Я лишь пожала плечами. Спорить и, тем более, доказывать, что между нами с Алексом только секс, и ничего кроме, не собиралась. Мне предстояли сборы и новая жизнь, вдали от богатеньких папиков и их марионеток.

— О, помяни нечистого! — воскликнула Кристина Дмитриевна, заворачивая с кухни в прихожую. — Стоит, уши греет. Стыдобища!

— А вы идите, куда шли, бабуся, скатертью, как говорится. — Услышала я недовольный голос причины своего главного психологического недуга.

— Грубиян!

— И ведь знаете это, а все равно в мою квартиру претесь. Намазано вам здесь что ли? Как муха на мёд…

— Да больно надо. Какой уж там мёд, на другое прилетаю. Больше я сюда ни ногой!

— Слышали, проходили…

— Хам! Придешь ко мне в голодный год сахару попросить!..

Дверь захлопнулась. Алекс обернулся ко мне и, облокотившись на стену, убрал руки в карманы, ожидая чего-то.

— Мы же вроде попрощались, — выдавила я, гадая, как давно он пришел и сколько успел подслушать.

— Ничего подобного. Я думал оставить тебя в покое до понедельника, но ты не ответила. Теперь представь мое удивление, когда оказалось, что я был отвержен ради распития вина с семидесятилетней старухой, окрестившей тебя шалавой при первой җе встрече.

— Не она первая! — Скрестив руки на груди, вздернула бровь, намекая на его ко мне отношение.

— Но ее ты простила.

— Ничего подобного.

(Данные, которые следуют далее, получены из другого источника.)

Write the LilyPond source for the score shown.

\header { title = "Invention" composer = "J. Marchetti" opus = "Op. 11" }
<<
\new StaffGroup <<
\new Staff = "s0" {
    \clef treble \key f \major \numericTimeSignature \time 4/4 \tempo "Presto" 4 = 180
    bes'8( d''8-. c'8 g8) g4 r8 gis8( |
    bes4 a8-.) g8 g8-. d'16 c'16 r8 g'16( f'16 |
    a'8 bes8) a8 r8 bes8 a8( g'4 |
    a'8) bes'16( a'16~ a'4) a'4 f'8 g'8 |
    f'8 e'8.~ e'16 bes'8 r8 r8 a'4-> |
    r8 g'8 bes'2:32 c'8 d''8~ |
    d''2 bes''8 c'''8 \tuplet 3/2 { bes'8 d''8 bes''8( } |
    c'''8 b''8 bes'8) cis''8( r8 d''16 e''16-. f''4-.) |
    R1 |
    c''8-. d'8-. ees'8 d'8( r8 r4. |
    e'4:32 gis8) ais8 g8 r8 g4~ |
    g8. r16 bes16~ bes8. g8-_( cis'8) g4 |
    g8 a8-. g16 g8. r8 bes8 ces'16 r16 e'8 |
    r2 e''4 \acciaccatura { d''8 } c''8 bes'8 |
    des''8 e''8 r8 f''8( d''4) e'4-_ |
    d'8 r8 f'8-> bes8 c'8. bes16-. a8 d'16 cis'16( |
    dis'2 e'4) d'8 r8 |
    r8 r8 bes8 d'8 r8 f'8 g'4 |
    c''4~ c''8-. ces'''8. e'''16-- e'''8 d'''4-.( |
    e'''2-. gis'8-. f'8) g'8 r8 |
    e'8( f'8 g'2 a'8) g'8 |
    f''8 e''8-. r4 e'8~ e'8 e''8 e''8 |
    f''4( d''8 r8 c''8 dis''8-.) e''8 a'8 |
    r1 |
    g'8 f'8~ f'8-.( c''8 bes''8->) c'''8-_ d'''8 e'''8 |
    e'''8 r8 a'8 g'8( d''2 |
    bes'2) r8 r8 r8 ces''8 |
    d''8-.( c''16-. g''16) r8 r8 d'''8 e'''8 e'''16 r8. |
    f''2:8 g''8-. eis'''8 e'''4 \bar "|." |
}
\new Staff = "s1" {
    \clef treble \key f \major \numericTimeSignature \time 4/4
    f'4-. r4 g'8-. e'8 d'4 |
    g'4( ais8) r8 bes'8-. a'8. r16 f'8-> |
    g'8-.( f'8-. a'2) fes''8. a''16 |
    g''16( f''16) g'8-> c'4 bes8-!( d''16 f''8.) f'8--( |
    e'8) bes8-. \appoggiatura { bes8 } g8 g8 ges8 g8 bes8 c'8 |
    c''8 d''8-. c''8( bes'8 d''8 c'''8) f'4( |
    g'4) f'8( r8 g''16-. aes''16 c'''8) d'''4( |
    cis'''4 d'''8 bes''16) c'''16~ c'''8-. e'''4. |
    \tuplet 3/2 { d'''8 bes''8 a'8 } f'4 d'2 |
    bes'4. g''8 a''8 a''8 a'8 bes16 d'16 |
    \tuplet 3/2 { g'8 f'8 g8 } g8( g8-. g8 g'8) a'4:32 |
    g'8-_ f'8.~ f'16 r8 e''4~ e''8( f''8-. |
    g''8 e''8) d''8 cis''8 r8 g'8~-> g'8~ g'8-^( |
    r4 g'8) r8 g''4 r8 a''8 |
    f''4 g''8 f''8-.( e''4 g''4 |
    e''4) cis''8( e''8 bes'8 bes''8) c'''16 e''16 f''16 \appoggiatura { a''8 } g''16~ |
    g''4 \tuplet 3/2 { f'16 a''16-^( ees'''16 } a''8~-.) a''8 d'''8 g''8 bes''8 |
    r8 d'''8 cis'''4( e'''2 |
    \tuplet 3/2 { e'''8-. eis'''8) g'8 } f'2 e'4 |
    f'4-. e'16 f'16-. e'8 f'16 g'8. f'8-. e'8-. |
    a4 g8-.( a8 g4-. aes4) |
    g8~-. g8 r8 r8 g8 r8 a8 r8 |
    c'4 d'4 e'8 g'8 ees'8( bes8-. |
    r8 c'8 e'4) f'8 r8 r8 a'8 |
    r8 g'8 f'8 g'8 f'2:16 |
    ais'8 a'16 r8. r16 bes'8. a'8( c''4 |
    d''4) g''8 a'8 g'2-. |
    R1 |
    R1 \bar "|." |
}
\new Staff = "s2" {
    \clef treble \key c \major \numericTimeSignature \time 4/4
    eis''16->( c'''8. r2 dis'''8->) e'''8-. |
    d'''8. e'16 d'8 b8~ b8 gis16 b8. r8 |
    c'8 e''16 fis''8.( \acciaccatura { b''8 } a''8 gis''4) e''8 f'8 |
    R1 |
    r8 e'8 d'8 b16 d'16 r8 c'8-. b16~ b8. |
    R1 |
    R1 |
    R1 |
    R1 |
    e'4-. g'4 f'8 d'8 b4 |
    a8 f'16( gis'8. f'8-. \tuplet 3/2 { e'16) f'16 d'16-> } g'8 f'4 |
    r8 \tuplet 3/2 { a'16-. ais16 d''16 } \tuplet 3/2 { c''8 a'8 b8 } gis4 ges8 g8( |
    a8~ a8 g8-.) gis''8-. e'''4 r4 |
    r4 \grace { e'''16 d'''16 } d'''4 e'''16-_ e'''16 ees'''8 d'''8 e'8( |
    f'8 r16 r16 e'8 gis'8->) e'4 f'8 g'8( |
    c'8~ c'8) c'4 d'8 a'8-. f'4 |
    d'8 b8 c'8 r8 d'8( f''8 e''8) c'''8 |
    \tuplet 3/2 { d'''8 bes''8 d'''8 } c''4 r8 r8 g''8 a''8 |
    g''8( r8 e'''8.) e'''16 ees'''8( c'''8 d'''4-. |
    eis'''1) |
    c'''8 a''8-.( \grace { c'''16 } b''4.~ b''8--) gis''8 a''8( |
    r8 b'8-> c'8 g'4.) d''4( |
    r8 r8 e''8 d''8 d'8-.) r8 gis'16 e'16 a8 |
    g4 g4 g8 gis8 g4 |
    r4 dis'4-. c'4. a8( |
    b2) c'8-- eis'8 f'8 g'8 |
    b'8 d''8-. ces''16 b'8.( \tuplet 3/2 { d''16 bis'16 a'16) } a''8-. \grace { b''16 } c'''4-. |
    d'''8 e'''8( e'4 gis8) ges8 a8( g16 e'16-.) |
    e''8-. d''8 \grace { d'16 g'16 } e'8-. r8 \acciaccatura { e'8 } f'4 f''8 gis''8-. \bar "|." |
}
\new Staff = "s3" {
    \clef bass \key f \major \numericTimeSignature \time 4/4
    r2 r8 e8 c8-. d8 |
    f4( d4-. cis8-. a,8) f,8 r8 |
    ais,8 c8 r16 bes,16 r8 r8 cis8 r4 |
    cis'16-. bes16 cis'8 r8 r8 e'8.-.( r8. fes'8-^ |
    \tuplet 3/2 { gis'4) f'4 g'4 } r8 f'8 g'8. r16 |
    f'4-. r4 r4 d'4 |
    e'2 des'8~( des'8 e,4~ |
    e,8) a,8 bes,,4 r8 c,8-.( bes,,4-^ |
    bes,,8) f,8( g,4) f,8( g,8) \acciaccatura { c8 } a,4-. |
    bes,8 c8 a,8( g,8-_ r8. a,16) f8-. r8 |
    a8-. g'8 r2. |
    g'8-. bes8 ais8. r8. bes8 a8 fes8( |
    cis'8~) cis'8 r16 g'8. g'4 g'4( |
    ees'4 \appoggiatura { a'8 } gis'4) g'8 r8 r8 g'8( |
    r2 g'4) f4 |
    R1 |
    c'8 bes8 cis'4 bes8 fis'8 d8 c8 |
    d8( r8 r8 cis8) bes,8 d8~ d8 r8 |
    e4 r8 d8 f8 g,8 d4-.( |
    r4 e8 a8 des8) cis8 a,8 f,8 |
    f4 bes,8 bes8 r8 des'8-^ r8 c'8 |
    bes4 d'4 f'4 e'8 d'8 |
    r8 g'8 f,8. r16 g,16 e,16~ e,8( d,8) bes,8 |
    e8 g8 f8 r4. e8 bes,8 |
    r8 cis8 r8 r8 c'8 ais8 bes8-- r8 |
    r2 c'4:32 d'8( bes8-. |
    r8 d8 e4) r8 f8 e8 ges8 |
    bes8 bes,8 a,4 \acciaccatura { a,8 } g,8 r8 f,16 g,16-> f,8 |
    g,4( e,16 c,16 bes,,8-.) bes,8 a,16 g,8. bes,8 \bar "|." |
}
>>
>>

У нас временное перемирие. Кроме того, мне с ней делить нечего, и мы, скорее всего, больше не увидимся.

Алекс кивнул, оттолкнулся от стены и двинулся ко мне.

— А со мной есть, что делить? Меня простить тяжелее?

— Разве тебе нужно мое прощение? — усмехнулась я, выставляя перед собой руку.

Гордый жест был проигнорирован. Алекс поцеловал мою ладошку, прижался лбом к моему лбу и проговорил без тени смущения:

— Думаю, нет, но ведь ты себя уже накрутила и сейчас в твоей голове я — монстр. Не так ли?

Я многозначительно промолчала, теряя способность связно мыслить от его присутствия.

— Ну и скажи мне, что такого ужасного я сотворил? Начал ухаживать за тобой без спроса?

— Разве ты ухаживал? Нет. Используя мои слабости, надавил на больное и с напором настоял на своем.